Content that Writes Itself

A regular series can be great for generating articles. I’m writing about building a JavaScript framework — it’s a lot of work but the content writes itself.

Avoid Bullshitting Around

When you’ve just started your blog, post it to relevant social networks. Relevant is important. I slaved over a detailed post in the early days of DailyJS and posted it to reddit, and I got an incredible response. There’s a lot of programmers on reddit, so they appreciated my article. It would have been totally buried on Digg — in fact, a lot of the readers might feel I was just trying to get traffic.

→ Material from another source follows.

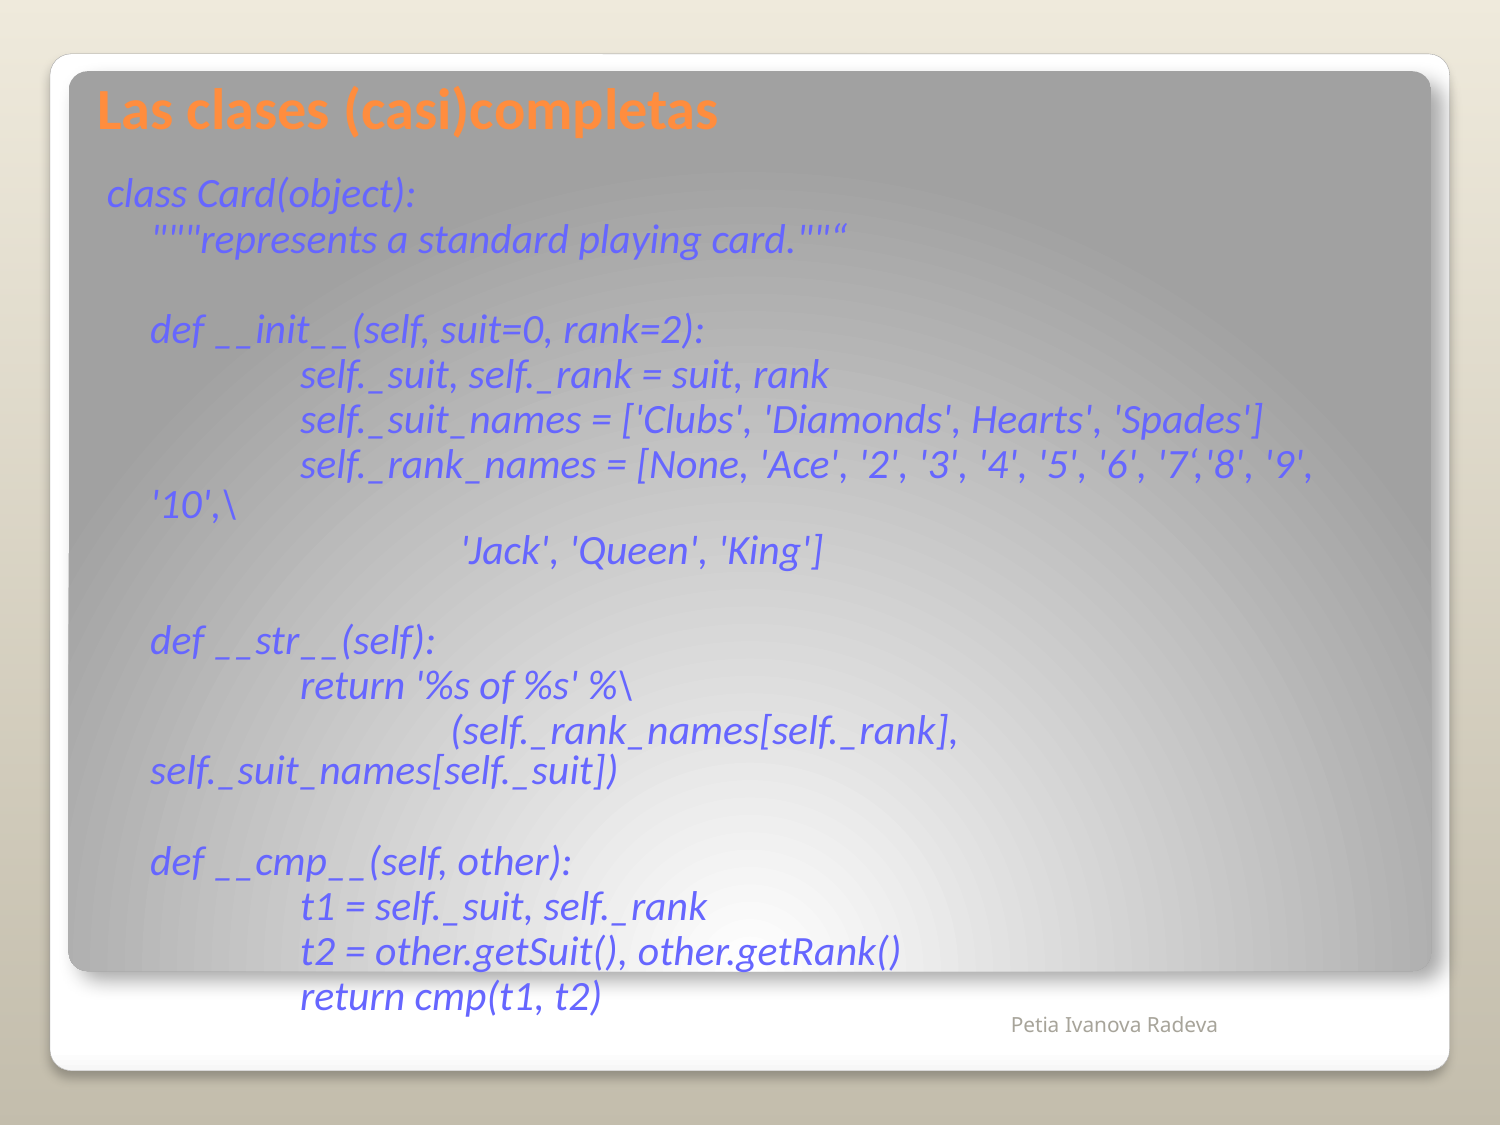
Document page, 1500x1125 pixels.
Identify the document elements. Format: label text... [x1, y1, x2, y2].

list class Card(object): """represents a standard playing card.""“ def __init__(self, suit=0, rank=2): self._suit, self._rank = suit, rank self._suit_names = ['Clubs', 'Diamonds', Hearts', 'Spades'] self._rank_names = [None, 'Ace', '2', '3', '4', '5', '6', '7‘,'8', '9', '10',\ 'Jack', 'Queen', 'King'] def __str__(self): return '%s of %s' %\ (self._rank_names[self._rank], self._suit_names[self._suit]) def __cmp__(self, other): t1 = self._suit, self._rank t2 = other.getSuit(), other.getRank() return cmp(t1, t2) [76, 160, 1424, 848]
title Las clases (casi)completas [82, 93, 1425, 149]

Of course, technically you are trying to get traffic — you’re not writing a blog to entertain your keyboard and web server. There’s a difference between politely sharing a new site and trying to get all your buddies to game Digg.

Post every day and carefully hand pick the articles you want to share. If it doesn’t work, stop sharing before you make an idiot of yourself. Plus, once you’ve got some readers people will share for you — one of my articles got high up on Hacker News, but I didn’t even know until I saw my stats.

Buttons

Social network buttons are a load of shit. They look idiotic and some even slow down page loading. I had reddit buttons on DailyJS because I wanted to make it clear that I like reddit. It didn’t increase the number of reddits, but I did like supporting reddit.

It’s worth remembering that people want to be the first to post your blog to a social network. They want the kudos of being the original person on Digg who posted something that got 300 diggs.

If you have a button on your site, readers probably already dug it before visiting the article — I digg and reddit things so I can read them later.

Guest Posts

Review your stats to see what the biggest referrers are. It’s nice to say thanks to people for featuring your posts, and this can lead to useful relationships for future articles.

We’ve had a few guest posts on DailyJS. They’re good because they bring in new audiences, based on the author’s audience. Even regular programmers have an audience — if someone has a few hundred GitHub followers that can be as useful as hundreds of Twitter followers. You don’t have to reach a rockstar hacker to have some impact.

Work Like a Bastard

I love writing but after 7–9 hours work programming, spending another 1 or 2 hours writing can be tough. If you can’t do this then your blog isn’t going to be any more popular than the one you’re reading. That’s fine depending on what your goals are.

Keep it up for a few months as well. Even though Internet trends start and die overnight, a blog with well–written content may take a while to gather steam. I’ve given up on unpopular blogs after 6 months of solid writing. That might even be too much.

The Secret

Sadly there isn’t one succinct secret; one nugget of money–printing truth. And finding a niche, planning your content and working hard sound like obvious tips. In fact, Copyblogger probably wrote about this 3 years ago when people were still excited about blogs.

But let’s be realistic: you aren’t helping yourself if you choose to be too broad and end up writing about nothing.